BTW, ever since quitting bread at lunch, I’ve noticed my usual afternoon need for a nap to be gone. This winter in NH has been a lot of sausage/potato/onion/pepper for lunch.

DrDeth, I had read that Scientific American article about salt a few years ago, and concur with you to a certain extent. However, fast food joints (not along highways) tend to locate in poorer neighborhoods. In the US, poorer neighborhoods skew African-American, an ethnicity which tends to have sodium affected blood pressure problems.

Also, a person’s taste preferences are set early. If you grow up eating a lot of fast food, or eat a lot when in your 20s or 30s, you expect food to be salty. When you do develop health problems later in life, such as kidney disease or hypertension, a lower sodium diet becomes very difficult to adhere to. Your options are gone if you just don’t want to cook and you’re on the way home from work. There’s no preservative function for salt when fast food is distributed frozen or canned. (Exception: pickles, cured meat) Its function is flavor. It can be added easily to a burger or fries by the end user if desired.
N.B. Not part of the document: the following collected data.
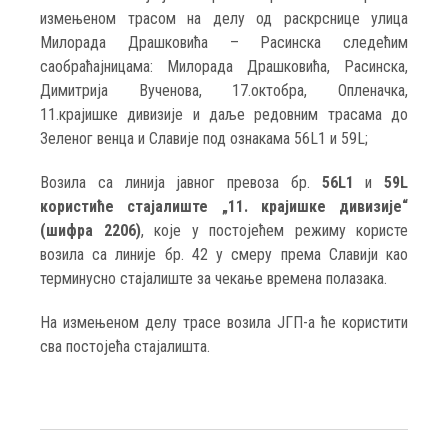
измењеном трасом на делу од раскрснице улица
Милорада Драшковића – Расинска следећим
саобраћајницама: Милорада Драшковића, Расинска,
Димитрија Вученова, 17.октобра, Опленачка,
11.крајишке дивизије и даље редовним трасама до
Зеленог венца и Славије под ознакама 56L1 и 59L;
Возила са линија јавног превоза бр.
56L1
и
59L
користиће стајалиште „11. крајишке дивизије“
(шифра 2206)
, које у постојећем режиму користе
возила са линије бр. 42 у смеру према Славији као
терминусно стајалиште за чекање времена полазака.
На измењеном делу трасе возила ЈГП-а ће користити
сва постојећа стајалишта.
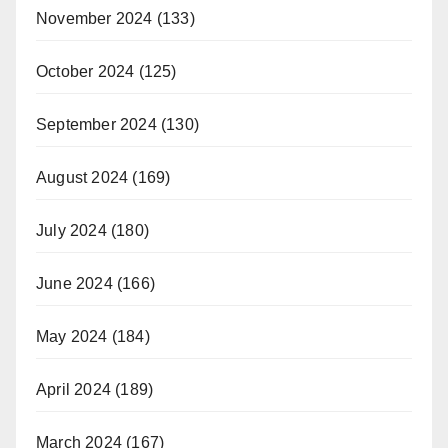
November 2024
(133)
October 2024
(125)
September 2024
(130)
August 2024
(169)
July 2024
(180)
June 2024
(166)
May 2024
(184)
April 2024
(189)
March 2024
(167)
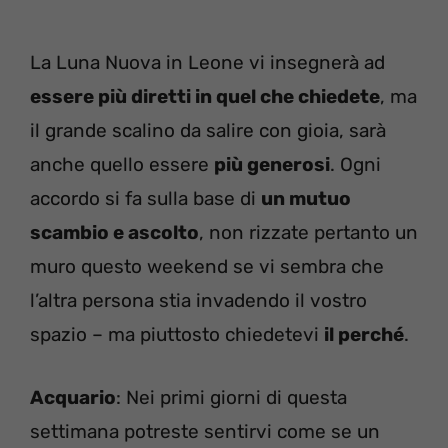
La Luna Nuova in Leone vi insegnerà ad
essere più diretti in quel che chiedete
, ma
il grande scalino da salire con gioia, sarà
anche quello essere
più generosi
. Ogni
accordo si fa sulla base di
un mutuo
scambio e ascolto
, non rizzate pertanto un
muro questo weekend se vi sembra che
l’altra persona stia invadendo il vostro
spazio – ma piuttosto chiedetevi
il perché
.
Acquario
: Nei primi giorni di questa
settimana potreste sentirvi come se un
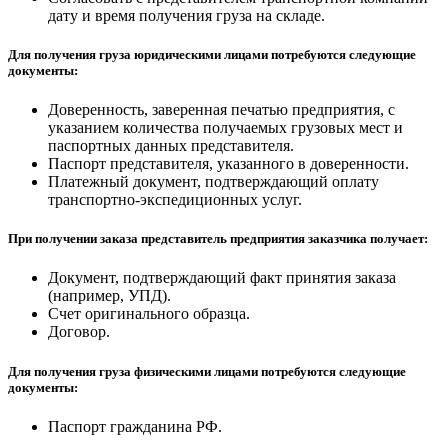
дату и время получения груза на складе.
Для получения груза юридическими лицами потребуются следующие
документы:
Доверенность, заверенная печатью предприятия, с
указанием количества получаемых грузовых мест и
паспортных данных представителя.
Паспорт представителя, указанного в доверенности.
Платежный документ, подтверждающий оплату
транспортно-экспедиционных услуг.
При получении заказа представитель предприятия заказчика получает:
Документ, подтверждающий факт принятия заказа
(например, УПД).
Счет оригинального образца.
Договор.
Для получения груза физическими лицами потребуются следующие
документы:
Паспорт гражданина РФ.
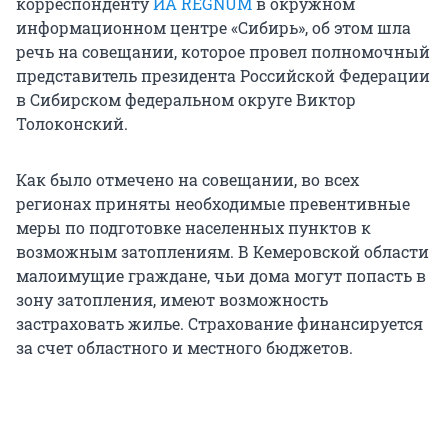
корреспонденту
ИА REGNUM
в окружном
информационном центре «Сибирь», об этом шла
речь на совещании, которое провел полномочный
представитель президента Российской Федерации
в Сибирском федеральном округе Виктор
Толоконский.
Как было отмечено на совещании, во всех
регионах приняты необходимые превентивные
меры по подготовке населенных пунктов к
возможным затоплениям. В Кемеровской области
малоимущие граждане, чьи дома могут попасть в
зону затопления, имеют возможность
застраховать жилье. Страхование финансируется
за счет областного и местного бюджетов.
Yes, a 20 year old male marathon runner probably is unaffected by salt. His girlfriend, however, might retain water, aggravating PMS. His diabetic grandmother might have kidney disease. His mother might have lymphedema after cancer surgery. His running buddy could be African-American, and trying to avoid a stroke. There are diseases and syndromes besides hypertension in which sodium plays a role.
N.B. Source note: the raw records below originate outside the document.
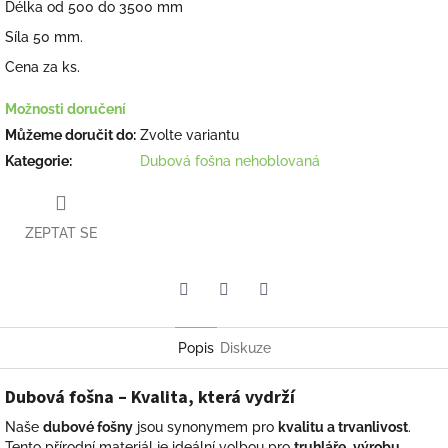
Délka od 500 do 3500 mm
Síla 50 mm.
Cena za ks.
Možnosti doručení
Můžeme doručit do:
Zvolte variantu
Kategorie
:
Dubová fošna nehoblovaná
ZEPTAT SE
Facebook
Pinterest
Twitter
Popis
Diskuze
Dubová fošna – Kvalita, která vydrží
Naše
dubové fošny
jsou synonymem pro
kvalitu a trvanlivost
.
Tento přírodní materiál je ideální volbou pro
truhláře
,
výrobu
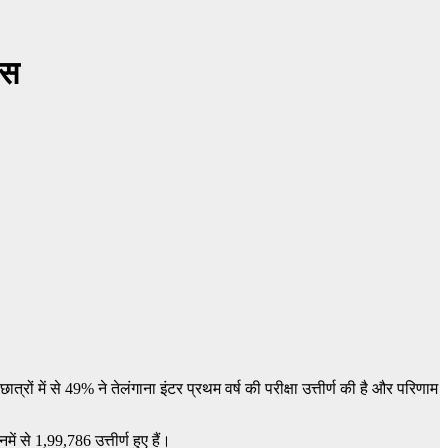
ास
ं में से 49% ने तेलंगाना इंटर प्रथम वर्ष की परीक्षा उत्तीर्ण की है और परिणाम
 से 1,99,786 उत्तीर्ण हुए हैं।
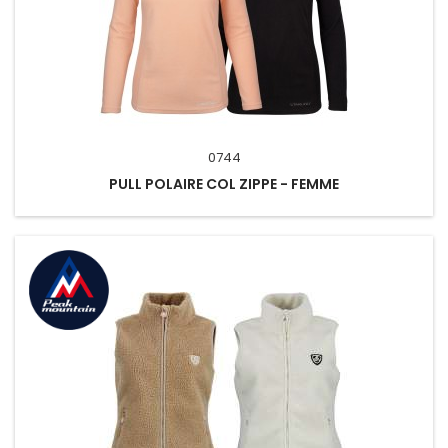
0744
PULL POLAIRE COL ZIPPE - FEMME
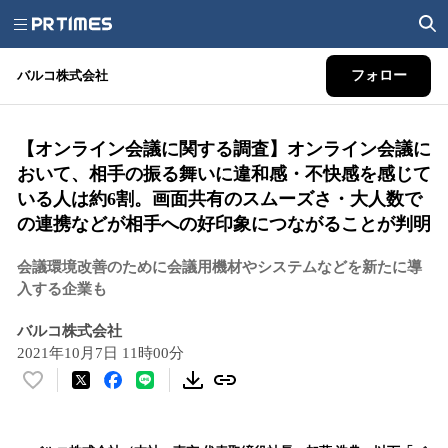
バルコ株式会社
フォロー
【オンライン会議に関する調査】オンライン会議に
おいて、相手の振る舞いに違和感・不快感を感じて
いる人は約6割。画面共有のスムーズさ・大人数で
の連携などが相手への好印象につながることが判明
会議環境改善のために会議用機材やシステムなどを新たに導
入する企業も
バルコ株式会社
2021年10月7日 11時00分
い
い
ね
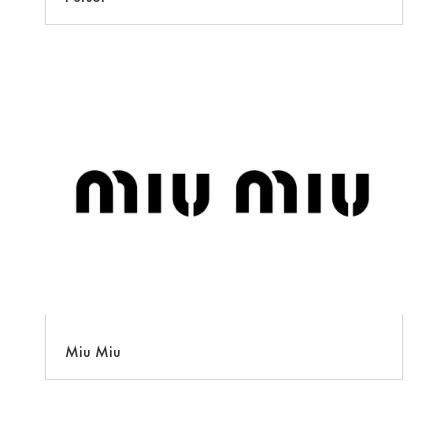
Miu Miu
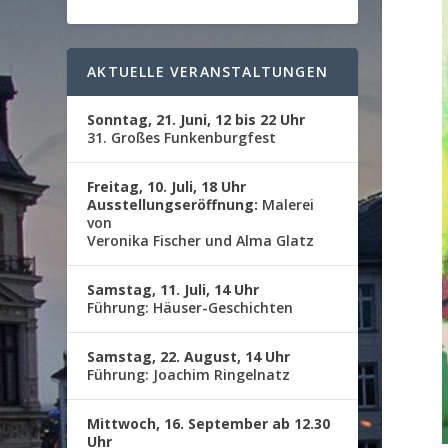
AKTUELLE VERANSTALTUNGEN
Sonntag, 21. Juni, 12 bis 22 Uhr
31. Großes Funkenburgfest
Freitag, 10. Juli, 18 Uhr
Ausstellungseröffnung:
Malerei
von
Veronika Fischer und Alma Glatz
Samstag, 11. Juli, 14 Uhr
Führung: Häuser-Geschichten
Samstag, 22. August, 14 Uhr
Führung: Joachim Ringelnatz
Mittwoch, 16. September ab 12.30
Uhr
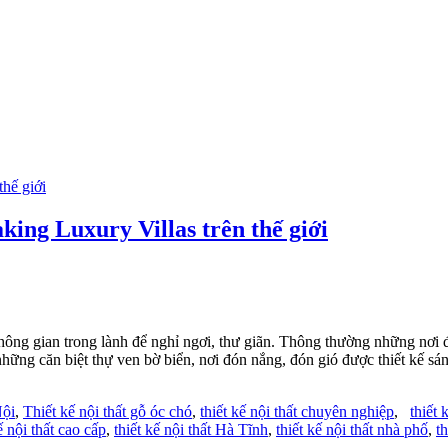
aking Luxury Villas trên thế giới
ông gian trong lành để nghỉ ngơi, thư giãn. Thông thường những nơi đó 
ững căn biệt thự ven bờ biển, nơi đón nắng, đón gió được thiết kế sáng
Nội
,
Thiết kế nội thất gỗ óc chó
,
thiết kế nội thất chuyên nghiệp
,
thiết
ế nội thất cao cấp
,
thiết kế nội thất Hà Tĩnh
,
thiết kế nội thất nhà phố
,
t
I also agree with you to an extent: “For most dudes, nothing wrong with salt.” Please do follow your MD’s recs and if he sez cut back on the salt, by all means do so.
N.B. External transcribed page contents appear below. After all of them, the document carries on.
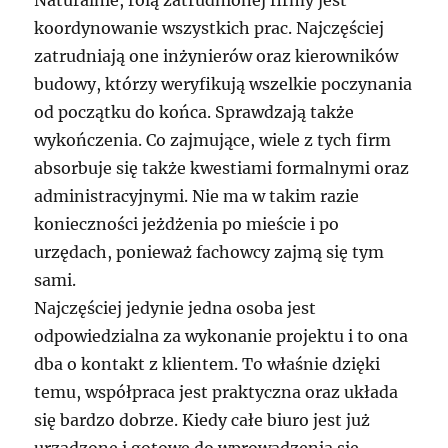
Naturalnie, rolą zatrudnionej firmy jest
koordynowanie wszystkich prac. Najczęściej
zatrudniają one inżynierów oraz kierowników
budowy, którzy weryfikują wszelkie poczynania
od początku do końca. Sprawdzają także
wykończenia. Co zajmujące, wiele z tych firm
absorbuje się także kwestiami formalnymi oraz
administracyjnymi. Nie ma w takim razie
konieczności jeżdżenia po mieście i po
urzędach, ponieważ fachowcy zajmą się tym
sami.
Najczęściej jedynie jedna osoba jest
odpowiedzialna za wykonanie projektu i to ona
dba o kontakt z klientem. To właśnie dzięki
temu, współpraca jest praktyczna oraz układa
się bardzo dobrze. Kiedy całe biuro jest już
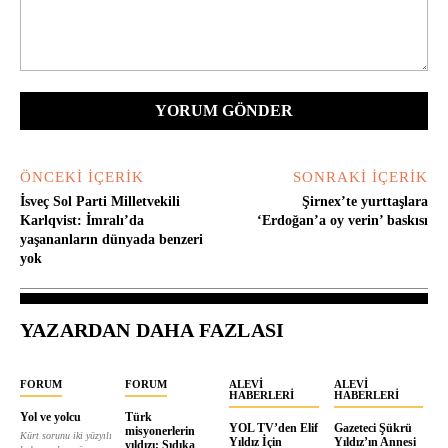
Yorum:
ÖNCEKI İÇERIK
SONRAKI İÇERIK
İsveç Sol Parti Milletvekili
Şirnex’te yurttaşlara
Karlqvist: İmralı’da
‘Erdoğan’a oy verin’ baskısı
yaşananların dünyada benzeri
yok
YAZARDAN DAHA FAZLASI
FORUM
FORUM
ALEVI
ALEVI
HABERLERI
HABERLERI
Yol ve yolcu
Türk
YOL TV’den Elif
Gazeteci Şükrü
misyonerlerin
Kürt sorunu iki yüzyılı
Yıldız İçin
Yıldız’ın Annesi
yıldızı: Sıdıka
But I dont think it’s necessary unless your medical professional has recommended it.

The biggest difference between that nice-looking plate and a typical US “fast casual” lunch is the lack extraneous cheese and deep fried things and an additional 200-500 (or more) empty calories from bread, chips, fries, rice, etc. Our culture expects some kind of starch with every meal, even though the extra calories are unnecessary for most of us, most of the time.

Where in the US do you live, when you are here? Even in DFW, where people generally revel in conspicuously unhealthy food choices, that kind of lunch is easy to get at that price.

To echo previous replies, Latin American/Roasted chicken places are all over the place, at least 4 different chains plus independents.

One can also get tasty, healthy food at reasonable prices in Greek/Mediterranean/Middle Eastern counter service places, which are ubiquitous. Kebabs, shawarma, salads, roasted vegetables. Just no pita bread or baclava.

Any run of the mill BBQ place can be reasonably healthy if you skip the worst side dishes and lay off the sugar-laden sauce. And no yeast rolls.

In addition to rather nice rotisserie birds, any decent supermarket (ie. Central Market, Fresh Market) will have a deli/prepard food section with all manner of tasty, reasonably priced food. Stay out of the bakery.

Indian restaurants (the ruination of many a New Year’s resolution) are a perfectly sound choice if you stick to the tandoori what have you and the saner vegetable dishes, and stay out of the naan and rice.

Burrito places will put your food in a bowl if wish to skip the parachute-sized tortilla and hill of rice.

Finally, even here in the metroplex, where people will impugn your masculinity and patriotism for eating a salad, there are at least two counter service salad places with acceptable to great ingredients (Salata and Snappy Salads, respectively.

Unless you’re aware of a malnutrition epidemic in the US that I’m not, I suspect that concerning yourself over the health value of the food isn’t a large factor.

Average height, in the US, has been gaining every year and that’s due to better nutrition, even as people have been moving away from fresh food to frozen and fast food. I suspect that this is largely thanks to vitamin fortification, but unless you’re a “only natural is healthy” sort of person, there’s nothing wrong with that. Your body doesn’t care whether iron is present because a plant was grown in soil with a high iron content, or if iron bars were shaved into flakes over top of your wheaties. It’s all just chemistry to your metabolism.